Agosto: Per san Rocco la rondine fa fagotto

Il proverbio “Per San Rocco la rondine fa fagotto” indica che con l’arrivo della festa di San Rocco, il 16 agosto, le rondini iniziano a prepararsi per la migrazione verso paesi più caldi, segnando la fine dell’estate e l’inizio del periodo autunnale, San Rocco, è un santo molto venerato nel mondo cattolico, e il proverbio lo associa alla migrazione delle rondini, un evento naturale che avviene all’incirca nello stesso periodo. Nonostante il proverbio sia legato a San Rocco, la tradizione popolare lo collega soprattutto alla fine dell’estate e all’inizio dell’autunno, con il cambiamento del tempo e il ritorno di temperature più fresche.

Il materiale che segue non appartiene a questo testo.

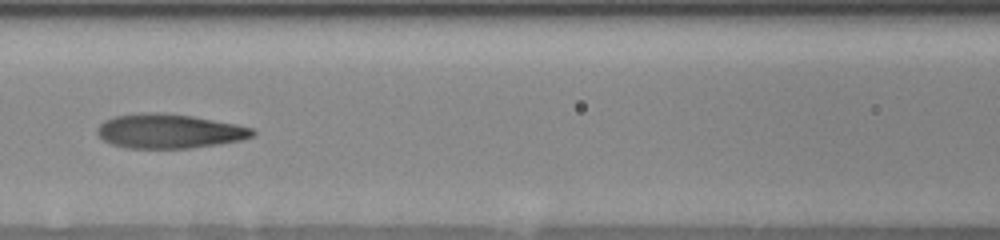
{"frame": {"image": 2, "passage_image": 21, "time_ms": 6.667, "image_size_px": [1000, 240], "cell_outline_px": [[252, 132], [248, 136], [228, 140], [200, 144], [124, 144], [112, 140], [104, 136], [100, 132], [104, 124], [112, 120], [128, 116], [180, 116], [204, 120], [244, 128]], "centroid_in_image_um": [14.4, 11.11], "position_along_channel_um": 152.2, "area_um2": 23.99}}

L’iconografia raffigura san Rocco con il cappello largo del pellegrino, il mantello a mezza gamba, chiamato poi in suo onore “sanrocchino”, in mano il bordone cui è appesa la zucca per l’acqua; alla cintola il rosario e sul petto una conchiglia per attingere l’acqua, come quella dei pellegrini di Santiago di Compostela; accanto il cane randagio che lo aveva sfamato quando, colpito dalla peste, si era ritirato a vivere in solitudine. Una figura scolpita nell’immaginario dei fedeli dalla devozione popolare che ne ha fatto uno dei santi più celebrati nel Medioevo, anche se oggi il suo culto in Europa sembra appannato, mentre nei Paesi cattolici del Terzo Mondo è tuttora vivo. Forse perchè in Occidente non esiste più la peste nera, il terribile flagello che a metà del Trecento dimezzò la popolazione europea e che fu l’evento che determinò la straordinaria parabola ascendente di san Rocco: un santo che, venuto quasi dal nulla – di lui non si conoscono nemmeno la data di nascita e di morte, lo si iscrive per tradizione all’anagrafe trecentesca della cittadina francese di Montpellier – e senza l’appoggio di nessun ordine religioso, “scalzò” la potestà di ben tredici santi allora invocati contro la peste, e si irradiò dalla Francia alla Germania, nei Paesi Bassi e più tardi in America Latina.